[Records contained in a dataset]
++++++++

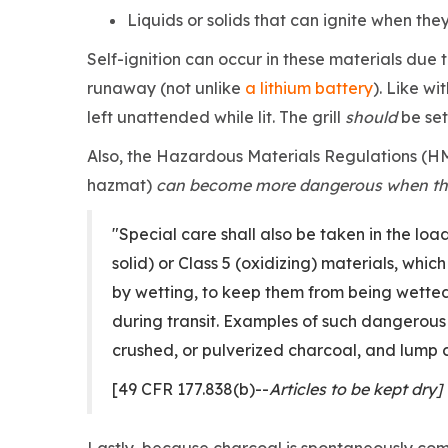
Liquids or solids that can ignite when the
Self-ignition can occur in these materials due 
runaway (not unlike
a lithium battery
). Like wi
left unattended while lit. The grill
should
be set
Also, the Hazardous Materials Regulations (HM
hazmat)
can become more dangerous when th
"Special care shall also be taken in the lo
solid) or Class 5 (oxidizing) materials, whi
by wetting, to keep them from being wette
during transit. Examples of such dangerous
crushed, or pulverized charcoal, and lump 
[49 CFR 177.838(b)--
Articles to be kept dry]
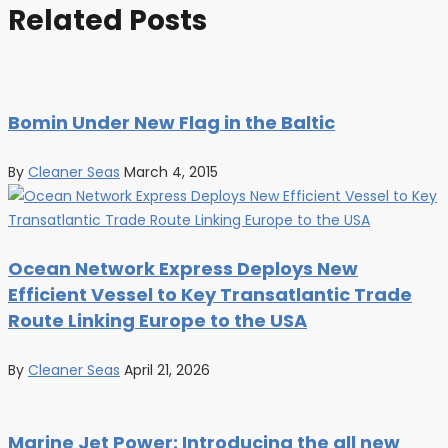
Related Posts
Bomin Under New Flag in the Baltic
By
Cleaner Seas
March 4, 2015
Ocean Network Express Deploys New
Efficient Vessel to Key Transatlantic Trade
Route Linking Europe to the USA
By
Cleaner Seas
April 21, 2026
Marine Jet Power: Introducing the all new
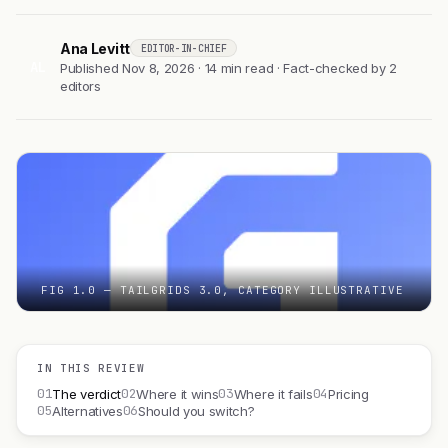
Ana Levitt
EDITOR-IN-CHIEF
AL
Published Nov 8, 2026 · 14 min read · Fact-checked by 2
editors
FIG 1.0 — TAILGRIDS 3.0, CATEGORY ILLUSTRATIVE
IN THIS REVIEW
01
02
03
04
The verdict
Where it wins
Where it fails
Pricing
05
06
Alternatives
Should you switch?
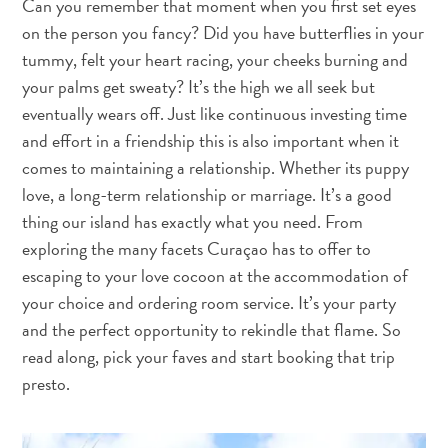
Can you remember that moment when you first set eyes
Nachtleben
on the person you fancy? Did you have butterflies in your
und
tummy, felt your heart racing, your cheeks burning and
Unterhaltung
Natur
your palms get sweaty? It’s the high we all seek but
und
eventually wears off. Just like continuous investing time
Parks
and effort in a friendship this is also important when it
Sehenswürdigkeiten
comes to maintaining a relationship. Whether its puppy
und
love, a long-term relationship or marriage. It’s a good
Wahrzeichen
thing our island has exactly what you need. From
Spa
exploring the many facets Curaçao has to offer to
und
escaping to your love cocoon at the accommodation of
Wellness
your choice and ordering room service. It’s your party
Sport
and the perfect opportunity to rekindle that flame. So
und
read along, pick your faves and start booking that trip
Golf
presto.
Strände
Tauch-
und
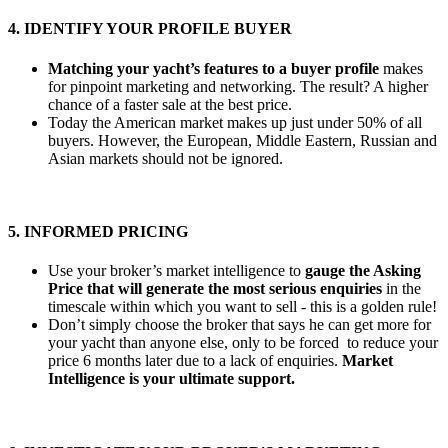
4. IDENTIFY YOUR PROFILE BUYER
Matching your yacht’s features to a buyer profile
makes
for pinpoint marketing and networking. The result? A higher
chance of a faster sale at the best price.
Today the American market makes up just under 50% of all
buyers. However, the European, Middle Eastern, Russian and
Asian markets should not be ignored.
5. INFORMED PRICING
Use your broker’s market intelligence to
gauge the Asking
Price that will generate the most serious enquiries
in the
timescale within which you want to sell - this is a golden rule!
Don’t simply choose the broker that says he can get more for
your yacht than anyone else, only to be forced to reduce your
price 6 months later due to a lack of enquiries.
Market
Intelligence is your ultimate support.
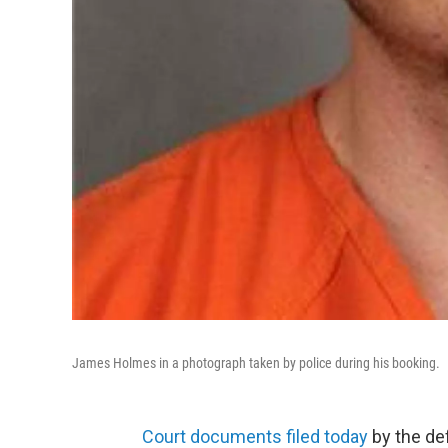
James Holmes in a photograph taken by police during his booking.
Court documents filed today
by the de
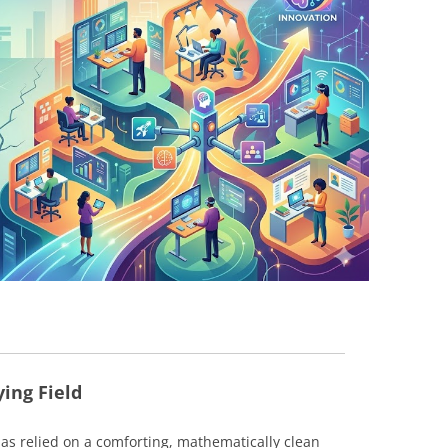
BONFIRE
PUBLIC WORKSHOPS
QUIZ
INNOVATIO
QUOTE IMAGES
CHANGE GLOSSARY
REVIE
DIGITAL T
FLIPBOOKS
GLOSSARY
CHANGE DIAGNOSTIC
WHERE
ying Field
as relied on a comforting, mathematically clean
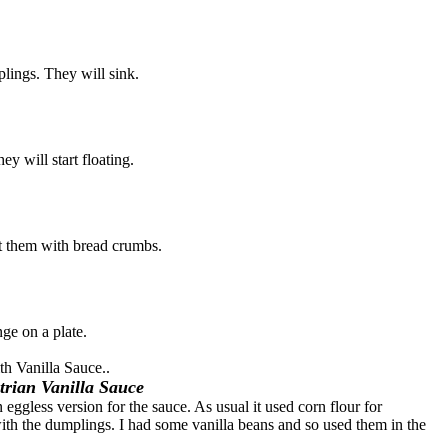
lings. They will sink.
y will start floating.
 them with bread crumbs.
ge on a plate.
th Vanilla Sauce..
trian Vanilla Sauce
eggless version for the sauce. As usual it used corn flour for
with the dumplings. I had some vanilla beans and so used them in the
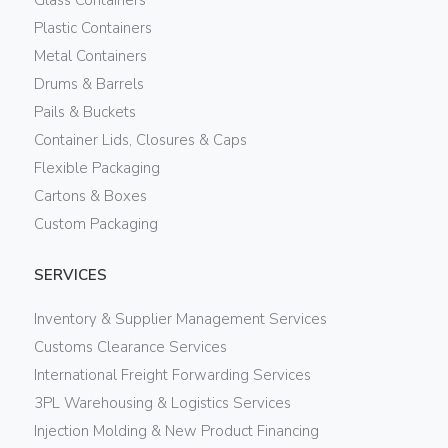
Plastic Containers
Metal Containers
Drums & Barrels
Pails & Buckets
Container Lids, Closures & Caps
Flexible Packaging
Cartons & Boxes
Custom Packaging
SERVICES
Inventory & Supplier Management Services
Customs Clearance Services
International Freight Forwarding Services
3PL Warehousing & Logistics Services
Injection Molding & New Product Financing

++++++++

◆ Action item: Retype the data above verbatim, minus images.

◆ Response below:
Liquids or solids that can ignite when the
Self-ignition can occur in these materials due 
runaway (not unlike
a lithium battery
). Like wi
left unattended while lit. The grill
should
be set
Also, the Hazardous Materials Regulations (HM
hazmat)
can become more dangerous when th
"Special care shall also be taken in the lo
solid) or Class 5 (oxidizing) materials, whi
by wetting, to keep them from being wette
during transit. Examples of such dangerous
crushed, or pulverized charcoal, and lump 
[49 CFR 177.838(b)--
Articles to be kept dry]
Related Posts
Bomin Under New Flag in the Baltic
By
Cleaner Seas
March 4, 2015
Ocean Network Express Deploys New
Efficient Vessel to Key Transatlantic Trade
Route Linking Europe to the USA
By
Cleaner Seas
April 21, 2026
Marine Jet Power: Introducing the all new
Ana Levitt
EDITOR-IN-CHIEF
AL
Published Nov 8, 2026 · 14 min read · Fact-checked by 2
editors
FIG 1.0 — TAILGRIDS 3.0, CATEGORY ILLUSTRATIVE
IN THIS REVIEW
01
02
03
04
The verdict
Where it wins
Where it fails
Pricing
05
06
Alternatives
Should you switch?
Can you remember that moment when you first set eyes
Nachtleben
on the person you fancy? Did you have butterflies in your
und
tummy, felt your heart racing, your cheeks burning and
Unterhaltung
Natur
your palms get sweaty? It’s the high we all seek but
und
eventually wears off. Just like continuous investing time
Parks
and effort in a friendship this is also important when it
Sehenswürdigkeiten
comes to maintaining a relationship. Whether its puppy
und
love, a long-term relationship or marriage. It’s a good
Wahrzeichen
thing our island has exactly what you need. From
Spa
exploring the many facets Curaçao has to offer to
und
escaping to your love cocoon at the accommodation of
Wellness
your choice and ordering room service. It’s your party
Sport
and the perfect opportunity to rekindle that flame. So
und
read along, pick your faves and start booking that trip
Golf
presto.
Strände
Tauch-
und
4. IDENTIFY YOUR PROFILE BUYER
Matching your yacht’s features to a buyer profile
makes
for pinpoint marketing and networking. The result? A higher
chance of a faster sale at the best price.
Today the American market makes up just under 50% of all
buyers. However, the European, Middle Eastern, Russian and
Asian markets should not be ignored.
5. INFORMED PRICING
Use your broker’s market intelligence to
gauge the Asking
Price that will generate the most serious enquiries
in the
timescale within which you want to sell - this is a golden rule!
Don’t simply choose the broker that says he can get more for
your yacht than anyone else, only to be forced to reduce your
price 6 months later due to a lack of enquiries.
Market
Intelligence is your ultimate support.
James Holmes in a photograph taken by police during his booking.
Court documents filed today
by the de
BONFIRE
PUBLIC WORKSHOPS
QUIZ
INNOVATIO
QUOTE IMAGES
CHANGE GLOSSARY
REVIE
DIGITAL T
FLIPBOOKS
GLOSSARY
CHANGE DIAGNOSTIC
WHERE
ying Field
as relied on a comforting, mathematically clean
lings. They will sink.
y will start floating.
 them with bread crumbs.
ge on a plate.
th Vanilla Sauce..
trian Vanilla Sauce
eggless version for the sauce. As usual it used corn flour for
with the dumplings. I had some vanilla beans and so used them in the
Plastic Containers
Metal Containers
Drums & Barrels
Pails & Buckets
Container Lids, Closures & Caps
Flexible Packaging
Cartons & Boxes
Custom Packaging
SERVICES
Inventory & Supplier Management Services
Customs Clearance Services
International Freight Forwarding Services
3PL Warehousing & Logistics Services
Injection Molding & New Product Financing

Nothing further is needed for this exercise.